First, to 'frustrate the Kremlin's design,' namely 'domination of the Eurasian land mass,' through a combination of military, economic and political initiatives to build the strength and self-confidence of nations threatened by Soviet expansion.
Second, 'to develop the moral and material strength of the free world so that the Soviet regime will become convinced of the falsity of its assumptions' about gains from the use or threat of force.
Third, to allow time for internal contradictions within the Soviet Union to emerge, making it possible to exploit natural tensions between Moscow and the international Communist movement.
Together these objectives would 'create a situation which will induce the Soviet Union to accommodate itself, with or without conscious abandonment of its design, to co-existence on tolerable terms with the non-Soviet world. Such a development would be a triumph for the idea of freedom and democracy.'
The directive was equally explicit on the objectives it rejects. It asserted that 'we should limit our requirements of the Soviet Union to its participation with other nations on the basis of equality and respect for the right of others.' Moreover, 'there is no reason, even in the event of war, for us to alter our overall objectives. They do not include unconditional surrender, the subjugation of the Russian people, or a Russia shorn of its economic potential.'
In the light of these objectives, should we now declare victory? Not quite. Mr. Gorbachev's program has not yet been fully implemented. Nonetheless, the agenda he has outlined, if carried out, would essentially accomplish the objectives set forth in the 1950 directive.
But what should American objectives be for the next phase? A joint study of American and Soviet scholars, in which I have participated, has proposed the concept of sustainable peaceful competition. All three words are important.
Competition recognizes real and continuing differences in values and interests. The modifier emphasizes the exclusion of the use or the threat of force against each other or each other's vital interests.
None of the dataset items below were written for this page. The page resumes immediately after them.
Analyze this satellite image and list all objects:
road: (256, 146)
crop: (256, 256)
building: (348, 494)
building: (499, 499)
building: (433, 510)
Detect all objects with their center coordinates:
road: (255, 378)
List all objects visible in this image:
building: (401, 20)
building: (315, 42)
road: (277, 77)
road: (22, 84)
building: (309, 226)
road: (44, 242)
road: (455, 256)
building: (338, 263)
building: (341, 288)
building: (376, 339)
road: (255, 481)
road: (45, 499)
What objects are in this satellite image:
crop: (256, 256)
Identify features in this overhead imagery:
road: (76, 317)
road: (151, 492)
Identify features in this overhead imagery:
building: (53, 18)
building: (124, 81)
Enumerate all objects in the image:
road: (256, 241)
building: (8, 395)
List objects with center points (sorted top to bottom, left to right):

The objective basis for such a relationship has emerged over the past four decades but must now be institutionalized to make it sustainable.
Current circumstances present the best opportunity in the postwar era to realize these objectives through a combination of unilateral and bilateral initiatives to demilitarize the relationship, reduce arms and military expenditures and regularize the competition. The challenge for the Bush Administration is to seize these opportunities to conclude the cold war on terms that advance our interests in the cause of peace.